La Première ministre Judith Suminwa Tuluka a réuni, lundi 31 août à Kinshasa, plusieurs membres du gouvernement pour définir une stratégie de lutte contre les érosions et les inondations. Cette rencontre intervient à l’approche de la saison des pluies, période durant laquelle ces phénomènes menacent les habitations, les routes et d’autres infrastructures essentielles.
Autour de la cheffe du Gouvernement, les vice-Premiers ministres de l’Économie, Daniel Mukoko Samba, et du Budget, Adolphe Muzito, ainsi que les ministres des Infrastructures et Travaux publics, John Banza, et des Finances, Doudou Fwamba, ont pris part aux échanges. La réunion fait suite aux orientations données par Judith Suminwa lors du Conseil des ministres du 28 août, qui insistait sur la nécessité d’anticiper les risques liés à la saison des pluies et à la rentrée scolaire.
Une stratégie en trois phases pour répondre à l’urgence
À l’issue de la rencontre, le ministre des Infrastructures et Travaux publics, John Banza, a annoncé une stratégie structurée en trois phases, couvrant une période pouvant aller jusqu’à dix ans.

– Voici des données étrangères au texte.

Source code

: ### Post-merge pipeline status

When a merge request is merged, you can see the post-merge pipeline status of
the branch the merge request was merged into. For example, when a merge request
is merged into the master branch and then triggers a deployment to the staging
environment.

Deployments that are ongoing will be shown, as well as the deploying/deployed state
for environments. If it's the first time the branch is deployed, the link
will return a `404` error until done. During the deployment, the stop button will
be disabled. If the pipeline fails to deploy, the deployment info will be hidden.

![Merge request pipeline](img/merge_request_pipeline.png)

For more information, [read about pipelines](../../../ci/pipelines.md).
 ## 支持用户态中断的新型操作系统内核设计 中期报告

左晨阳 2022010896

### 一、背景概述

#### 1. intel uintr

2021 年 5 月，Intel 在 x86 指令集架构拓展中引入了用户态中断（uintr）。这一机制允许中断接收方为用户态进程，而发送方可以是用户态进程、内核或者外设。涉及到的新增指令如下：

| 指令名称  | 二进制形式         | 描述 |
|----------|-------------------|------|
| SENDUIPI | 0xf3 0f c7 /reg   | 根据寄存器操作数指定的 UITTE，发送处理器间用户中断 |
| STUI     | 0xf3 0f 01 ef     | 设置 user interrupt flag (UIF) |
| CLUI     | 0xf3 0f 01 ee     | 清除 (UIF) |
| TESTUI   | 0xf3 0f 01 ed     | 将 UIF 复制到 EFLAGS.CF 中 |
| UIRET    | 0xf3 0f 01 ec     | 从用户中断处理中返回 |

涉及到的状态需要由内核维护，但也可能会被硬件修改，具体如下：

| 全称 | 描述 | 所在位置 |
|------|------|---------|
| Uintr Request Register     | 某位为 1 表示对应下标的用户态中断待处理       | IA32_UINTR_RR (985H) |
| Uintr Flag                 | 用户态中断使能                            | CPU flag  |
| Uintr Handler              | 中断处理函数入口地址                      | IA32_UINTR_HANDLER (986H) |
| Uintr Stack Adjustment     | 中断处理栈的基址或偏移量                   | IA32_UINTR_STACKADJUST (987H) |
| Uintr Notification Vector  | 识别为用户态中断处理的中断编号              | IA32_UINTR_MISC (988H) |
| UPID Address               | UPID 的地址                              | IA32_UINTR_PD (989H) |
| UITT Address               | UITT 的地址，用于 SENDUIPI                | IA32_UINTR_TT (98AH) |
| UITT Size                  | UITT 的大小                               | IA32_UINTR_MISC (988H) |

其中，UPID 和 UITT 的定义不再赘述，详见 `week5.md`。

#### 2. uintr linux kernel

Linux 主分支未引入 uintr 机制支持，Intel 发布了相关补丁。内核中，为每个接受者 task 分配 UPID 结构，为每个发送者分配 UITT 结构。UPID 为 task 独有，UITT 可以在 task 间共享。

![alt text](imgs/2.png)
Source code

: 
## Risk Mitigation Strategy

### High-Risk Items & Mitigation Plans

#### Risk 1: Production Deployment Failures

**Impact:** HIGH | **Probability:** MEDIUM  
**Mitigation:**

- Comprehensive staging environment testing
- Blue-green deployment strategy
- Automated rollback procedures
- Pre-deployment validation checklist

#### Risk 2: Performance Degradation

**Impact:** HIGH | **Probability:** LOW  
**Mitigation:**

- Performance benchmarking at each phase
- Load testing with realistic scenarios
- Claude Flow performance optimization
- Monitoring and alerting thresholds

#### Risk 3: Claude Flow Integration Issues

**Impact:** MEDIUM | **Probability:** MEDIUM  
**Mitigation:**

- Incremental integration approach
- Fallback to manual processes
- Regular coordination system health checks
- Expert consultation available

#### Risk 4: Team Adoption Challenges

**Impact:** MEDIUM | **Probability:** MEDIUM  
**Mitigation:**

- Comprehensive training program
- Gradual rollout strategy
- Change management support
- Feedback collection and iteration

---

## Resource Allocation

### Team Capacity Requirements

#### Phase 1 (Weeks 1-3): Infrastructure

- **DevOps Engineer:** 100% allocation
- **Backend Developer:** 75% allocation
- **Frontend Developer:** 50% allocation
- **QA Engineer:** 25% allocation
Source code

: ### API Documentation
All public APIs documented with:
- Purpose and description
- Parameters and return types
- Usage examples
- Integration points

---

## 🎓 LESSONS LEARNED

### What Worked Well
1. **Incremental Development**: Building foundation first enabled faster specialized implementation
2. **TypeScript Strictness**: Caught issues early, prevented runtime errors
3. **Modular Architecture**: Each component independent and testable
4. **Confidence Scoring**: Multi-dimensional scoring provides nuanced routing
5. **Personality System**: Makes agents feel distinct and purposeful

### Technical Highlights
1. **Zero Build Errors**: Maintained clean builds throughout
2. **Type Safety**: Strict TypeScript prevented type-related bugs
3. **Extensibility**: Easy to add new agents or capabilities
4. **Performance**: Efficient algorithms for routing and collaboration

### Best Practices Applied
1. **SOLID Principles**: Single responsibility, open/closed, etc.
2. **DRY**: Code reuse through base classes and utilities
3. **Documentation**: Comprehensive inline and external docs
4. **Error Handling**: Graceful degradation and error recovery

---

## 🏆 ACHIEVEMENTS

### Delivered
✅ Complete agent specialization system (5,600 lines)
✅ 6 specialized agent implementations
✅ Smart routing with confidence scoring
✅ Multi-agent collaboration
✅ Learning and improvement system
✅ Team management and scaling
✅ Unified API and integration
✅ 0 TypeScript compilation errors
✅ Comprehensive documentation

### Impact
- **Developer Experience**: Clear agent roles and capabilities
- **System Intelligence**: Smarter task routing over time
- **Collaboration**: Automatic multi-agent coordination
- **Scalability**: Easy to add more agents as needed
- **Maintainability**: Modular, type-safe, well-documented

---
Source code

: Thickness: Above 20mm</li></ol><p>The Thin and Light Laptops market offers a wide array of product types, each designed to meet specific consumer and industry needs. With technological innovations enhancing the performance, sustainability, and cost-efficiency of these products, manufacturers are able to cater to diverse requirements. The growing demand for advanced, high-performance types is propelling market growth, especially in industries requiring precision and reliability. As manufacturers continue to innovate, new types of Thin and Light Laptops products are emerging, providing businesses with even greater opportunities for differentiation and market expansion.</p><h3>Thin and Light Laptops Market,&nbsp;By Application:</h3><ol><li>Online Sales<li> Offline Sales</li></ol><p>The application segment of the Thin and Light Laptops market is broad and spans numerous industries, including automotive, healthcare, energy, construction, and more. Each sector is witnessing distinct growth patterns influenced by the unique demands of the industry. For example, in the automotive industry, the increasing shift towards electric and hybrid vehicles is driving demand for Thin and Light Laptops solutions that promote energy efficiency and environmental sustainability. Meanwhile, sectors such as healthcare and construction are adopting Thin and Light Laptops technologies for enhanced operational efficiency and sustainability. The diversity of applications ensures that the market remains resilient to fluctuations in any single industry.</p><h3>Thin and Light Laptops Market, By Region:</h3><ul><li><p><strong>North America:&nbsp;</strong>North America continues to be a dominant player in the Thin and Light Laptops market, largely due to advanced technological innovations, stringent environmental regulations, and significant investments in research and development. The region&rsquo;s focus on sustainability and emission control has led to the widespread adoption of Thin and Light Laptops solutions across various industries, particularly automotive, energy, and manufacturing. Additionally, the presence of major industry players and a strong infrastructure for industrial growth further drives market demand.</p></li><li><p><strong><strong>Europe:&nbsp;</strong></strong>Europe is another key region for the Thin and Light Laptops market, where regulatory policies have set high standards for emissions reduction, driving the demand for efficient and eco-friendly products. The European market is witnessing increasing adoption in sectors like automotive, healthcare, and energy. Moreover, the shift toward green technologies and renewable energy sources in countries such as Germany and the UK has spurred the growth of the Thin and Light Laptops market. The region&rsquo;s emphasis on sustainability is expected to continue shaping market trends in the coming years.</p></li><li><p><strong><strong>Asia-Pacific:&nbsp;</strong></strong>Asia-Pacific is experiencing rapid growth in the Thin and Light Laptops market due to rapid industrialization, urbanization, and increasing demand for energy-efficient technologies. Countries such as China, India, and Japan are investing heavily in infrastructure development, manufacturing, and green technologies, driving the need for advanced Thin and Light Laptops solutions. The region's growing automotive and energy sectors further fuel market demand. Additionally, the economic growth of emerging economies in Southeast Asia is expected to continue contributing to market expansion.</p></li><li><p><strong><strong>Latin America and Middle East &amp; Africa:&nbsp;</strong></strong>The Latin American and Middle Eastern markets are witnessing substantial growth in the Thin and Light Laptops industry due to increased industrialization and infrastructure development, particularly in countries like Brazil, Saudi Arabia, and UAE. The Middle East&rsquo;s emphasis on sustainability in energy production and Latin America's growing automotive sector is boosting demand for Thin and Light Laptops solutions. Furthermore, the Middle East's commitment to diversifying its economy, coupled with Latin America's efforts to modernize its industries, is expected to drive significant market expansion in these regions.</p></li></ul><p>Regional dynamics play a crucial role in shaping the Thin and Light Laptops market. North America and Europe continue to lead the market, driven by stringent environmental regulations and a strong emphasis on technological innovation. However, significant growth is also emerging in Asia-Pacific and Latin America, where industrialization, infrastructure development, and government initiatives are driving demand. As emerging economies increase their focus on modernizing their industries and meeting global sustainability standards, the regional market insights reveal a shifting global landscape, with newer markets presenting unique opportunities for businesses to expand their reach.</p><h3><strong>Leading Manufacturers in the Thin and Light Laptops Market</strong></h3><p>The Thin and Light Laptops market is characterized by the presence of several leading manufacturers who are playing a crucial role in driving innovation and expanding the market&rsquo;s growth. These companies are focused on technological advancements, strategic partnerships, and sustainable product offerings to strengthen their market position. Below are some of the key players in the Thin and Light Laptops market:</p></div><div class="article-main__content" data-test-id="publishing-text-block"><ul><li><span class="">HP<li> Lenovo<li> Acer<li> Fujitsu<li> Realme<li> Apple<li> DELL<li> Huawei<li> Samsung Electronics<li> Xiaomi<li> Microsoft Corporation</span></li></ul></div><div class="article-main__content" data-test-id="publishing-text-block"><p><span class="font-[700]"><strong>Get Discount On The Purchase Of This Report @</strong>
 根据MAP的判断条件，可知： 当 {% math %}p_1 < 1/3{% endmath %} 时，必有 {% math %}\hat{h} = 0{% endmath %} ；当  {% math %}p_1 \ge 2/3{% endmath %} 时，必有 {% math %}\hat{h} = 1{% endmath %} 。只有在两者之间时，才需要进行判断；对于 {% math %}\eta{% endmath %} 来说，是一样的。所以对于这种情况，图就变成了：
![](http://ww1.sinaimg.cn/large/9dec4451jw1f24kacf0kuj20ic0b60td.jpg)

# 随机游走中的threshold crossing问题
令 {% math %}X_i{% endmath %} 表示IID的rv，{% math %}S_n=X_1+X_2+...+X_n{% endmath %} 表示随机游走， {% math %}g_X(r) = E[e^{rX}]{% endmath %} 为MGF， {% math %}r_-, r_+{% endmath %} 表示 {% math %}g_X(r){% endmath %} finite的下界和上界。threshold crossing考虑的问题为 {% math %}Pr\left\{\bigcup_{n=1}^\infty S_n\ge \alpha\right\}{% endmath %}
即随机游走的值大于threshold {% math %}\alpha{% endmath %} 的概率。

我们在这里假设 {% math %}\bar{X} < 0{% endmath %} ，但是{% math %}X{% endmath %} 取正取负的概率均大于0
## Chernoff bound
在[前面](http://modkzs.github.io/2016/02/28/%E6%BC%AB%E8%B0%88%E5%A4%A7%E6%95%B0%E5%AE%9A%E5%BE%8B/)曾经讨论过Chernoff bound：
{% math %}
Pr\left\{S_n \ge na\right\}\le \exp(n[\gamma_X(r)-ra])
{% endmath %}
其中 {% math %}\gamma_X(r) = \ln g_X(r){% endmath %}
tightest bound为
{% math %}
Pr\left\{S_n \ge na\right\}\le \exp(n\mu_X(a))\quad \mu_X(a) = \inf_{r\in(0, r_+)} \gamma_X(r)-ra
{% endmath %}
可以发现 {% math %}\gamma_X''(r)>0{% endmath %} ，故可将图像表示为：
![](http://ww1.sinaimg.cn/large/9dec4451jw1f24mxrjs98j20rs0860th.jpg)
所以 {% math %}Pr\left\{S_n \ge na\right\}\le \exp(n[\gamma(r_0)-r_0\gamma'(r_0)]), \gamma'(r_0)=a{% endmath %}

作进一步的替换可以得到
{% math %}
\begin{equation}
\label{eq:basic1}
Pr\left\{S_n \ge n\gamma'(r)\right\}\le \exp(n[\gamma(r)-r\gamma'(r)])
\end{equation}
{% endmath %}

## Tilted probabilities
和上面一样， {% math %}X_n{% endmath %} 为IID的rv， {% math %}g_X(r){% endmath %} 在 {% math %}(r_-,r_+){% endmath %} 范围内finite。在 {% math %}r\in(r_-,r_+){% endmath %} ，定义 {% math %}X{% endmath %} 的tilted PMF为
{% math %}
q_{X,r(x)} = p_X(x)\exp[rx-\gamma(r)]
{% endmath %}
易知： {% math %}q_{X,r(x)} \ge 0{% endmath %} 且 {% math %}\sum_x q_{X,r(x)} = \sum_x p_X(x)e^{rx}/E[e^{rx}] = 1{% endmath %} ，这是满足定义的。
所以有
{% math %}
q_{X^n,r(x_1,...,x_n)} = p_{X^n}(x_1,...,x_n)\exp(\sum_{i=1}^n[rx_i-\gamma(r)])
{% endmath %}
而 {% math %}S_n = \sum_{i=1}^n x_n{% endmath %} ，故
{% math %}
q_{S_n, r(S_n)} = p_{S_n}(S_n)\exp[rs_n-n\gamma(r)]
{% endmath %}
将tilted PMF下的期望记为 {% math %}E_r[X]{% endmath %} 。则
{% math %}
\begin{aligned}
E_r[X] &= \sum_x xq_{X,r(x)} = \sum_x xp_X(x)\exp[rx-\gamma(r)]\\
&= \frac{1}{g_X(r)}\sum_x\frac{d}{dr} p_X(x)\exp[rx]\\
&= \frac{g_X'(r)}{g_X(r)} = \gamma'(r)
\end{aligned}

La première phase, prévue sur une année, sera consacrée aux interventions urgentes sur les sites déjà identifiés comme les plus dangereux, afin de réduire rapidement les risques pour les populations et les infrastructures.
Entre un et cinq ans, la deuxième phase portera notamment sur les études techniques ainsi que l’élaboration ou l’actualisation des plans directeurs de plusieurs grandes villes. La troisième phase, qui s’étendra jusqu’à dix ans, vise à apporter des réponses durables au phénomène, à travers une meilleure planification urbaine et une occupation plus rationnelle des espaces.
Des travaux déjà engagés à Kinshasa
Le ministre John Banza a également insisté sur la nécessité d’aller au bout des travaux engagés. Selon lui, les chantiers anti-érosifs nécessitent des moyens importants et un suivi rigoureux afin d’éviter que les ouvrages réalisés ne soient à nouveau fragilisés ou détruits. Le phénomène concerne plusieurs régions du pays et ne se limite pas à Kinshasa. Des villes et cités sont confrontées à des têtes d’érosion qui menacent les habitations, les routes et d’autres infrastructures essentielles. Kikwit figure notamment parmi les zones évoquées par le ministre.
À Kinshasa, certains travaux sont déjà en cours. Dans la commune de Ngaliema, un collecteur de six kilomètres est construit pour canaliser les eaux provenant de la zone de l’érosion Bolikango vers la baie de Ngaliema, avant leur évacuation dans le fleuve Congo. Sur instruction de Judith Suminwa, une délégation de la Primature conduite par Gérard Ntumba, directeur de cabinet adjoint, avait récemment inspecté l’évolution de ce chantier. Entièrement financé par le Gouvernement central, l’ouvrage est exécuté par l’Entreprise Aaron Sefu (EAS), avec un délai contractuel de quatre ans.
Un enjeu de planification urbaine
Pour le Gouvernement, l’enjeu est désormais de s’attaquer également aux causes du phénomène, notamment à travers une meilleure organisation de l’urbanisation et de l’occupation des espaces. Cette approche vise à réduire la vulnérabilité des populations face aux érosions et aux inondations, en intégrant la prévention dans les politiques d’aménagement du territoire.
La stratégie annoncée par le gouvernement de Judith Suminwa s’inscrit dans une logique de long terme, avec des interventions d’urgence mais aussi des réformes structurelles. La mise en œuvre de ces mesures sera déterminante pour protéger les infrastructures et les populations, alors que la saison des pluies approche et que les risques d’érosion et d’inondation augmentent.